The lack of hoopla around hoops in the bubble is kind of refreshing. Players are revelling in not having to worry about stepping over fans’ feet on the sidelines or getting hurt falling into the row of cameras that line the baselines. For coaches having to communicate over the crowed and the piped in noise is a chore that takes its toll.
“Now you know why I talk like this,” Los Angeles Clippers head coach Doc Rivers said, the rasp in his voice a permanent fixture after decades yelling to be heard, first as a point guard and then as an NBA head coach.
Not so much now.
“I think it was the first possession [in the Raptors first exhibition game against Houston]and we got fouled, and Houston lined up in their full-court, after-free-throw formation,” said Nurse. “And I got up to direct traffic on how to guard that, and I caught myself stopping about halfway through because all 10 players were listening to me instead of just my five.
“I think when there’s a crowd, music, your guys are used to kind of hearing you [but not the other team]. That was noticeable, that you maybe are not gonna be able to just bark out whatever you want to do, and if you do, they’re gonna know, they’re gonna hear it,” said Nurse. “On the other hand, on the positive side of things, it was certainly really comfortable in the timeouts … the way you could just express yourself in comfortable conversation … that was nice.

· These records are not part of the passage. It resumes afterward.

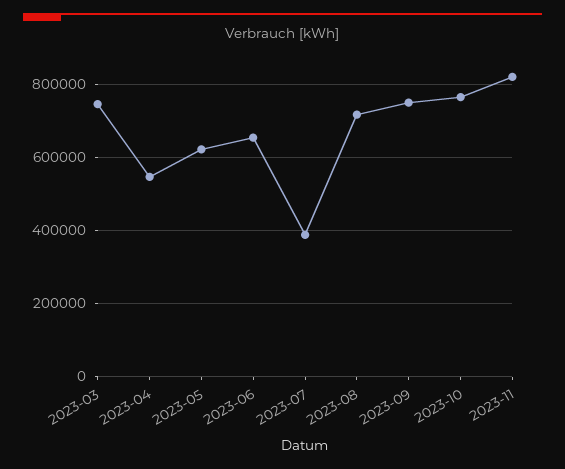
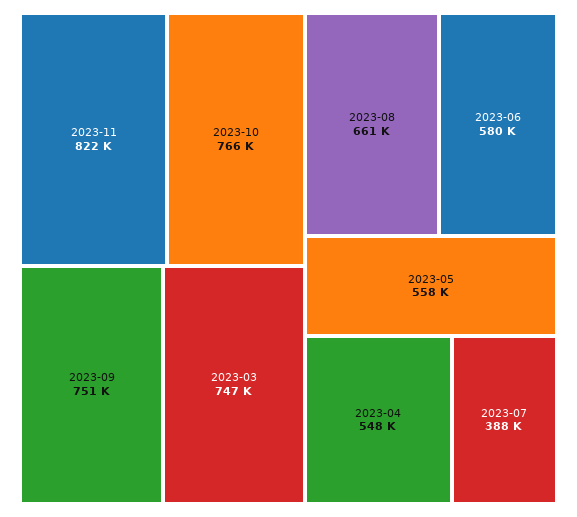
2023-05: 620000 -> 558000
2023-06: 660000 -> 580000
2023-08: 720000 -> 661000

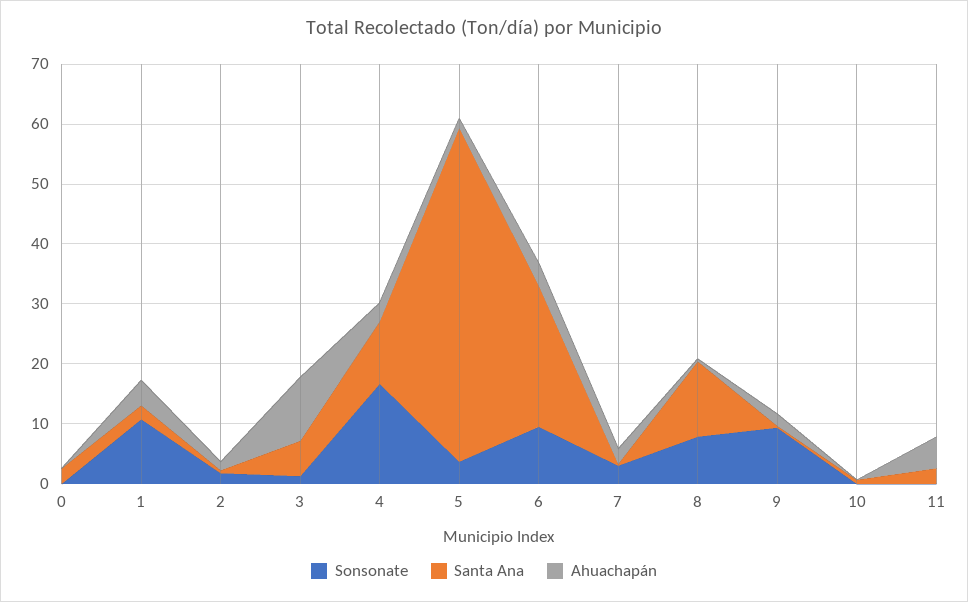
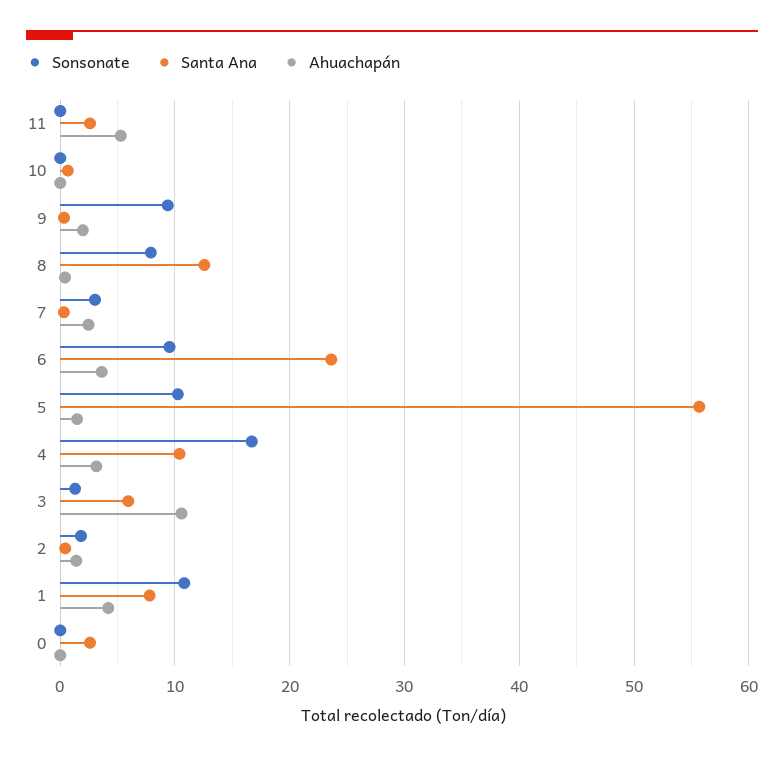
Santa Ana, 1: 2 -> 8
Sonsonate, 5: 4 -> 10

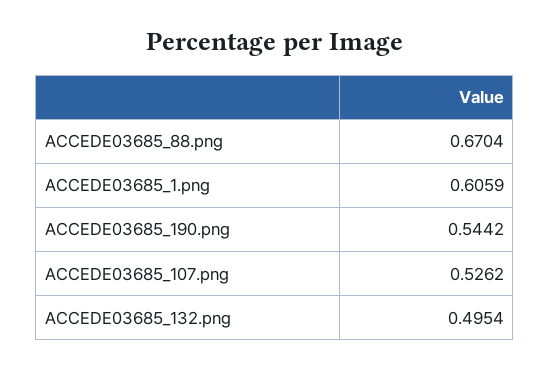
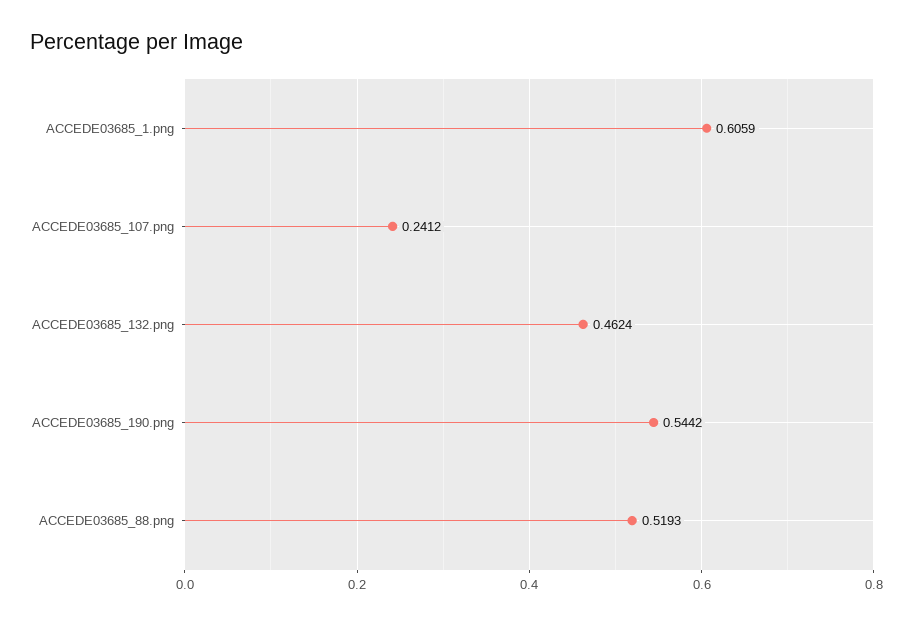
ACCEDE03685_88.png: 0.6704 -> 0.5193
ACCEDE03685_107.png: 0.5262 -> 0.2412
ACCEDE03685_132.png: 0.4954 -> 0.4624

Instead of trying to talk over the music and the crowds and the t-shirts flying over your head and all the other stuff that’s going on, you’re just kinda sitting there having a conversation.”
The players too, found the new atmosphere not all unpleasant. After the initial strangeness of not having the crowd react during pre-game introductions, or taking free throws without fans trying to distract them, it was an easy adjustment.
“I kind of think without having fans it gives you the opportunity to focus a little bit more,” said Raptors forward Rondae Hollis-Jefferson. “Sometimes, even when you’re sitting on the bench, not having fans there, it makes you have to focus on everything that’s going on in the game. You get to communicate with your teammates a little more … when there are no fans there, nothing to look at, you get to talk to your teammates, focus on the game a little bit more.”
And the juices will flow, basketball being what it is and players what they are
“When you have that competitive spirit and that competitive nature, it doesn’t matter if you are in front of 20,000 fans or if you are at the rec playing pickup with your friends back home,” says Powell. “If you are a competitor you want to win and you see that even in the practices where we simulate game play. It gets really competitive. Guys get after it. Guys get upset, not willing to lose.
“So I think it’s still going to be the same. I think it’s going to be a highly competitive environment despite the circumstances. Guys want to go out there and win and compete.”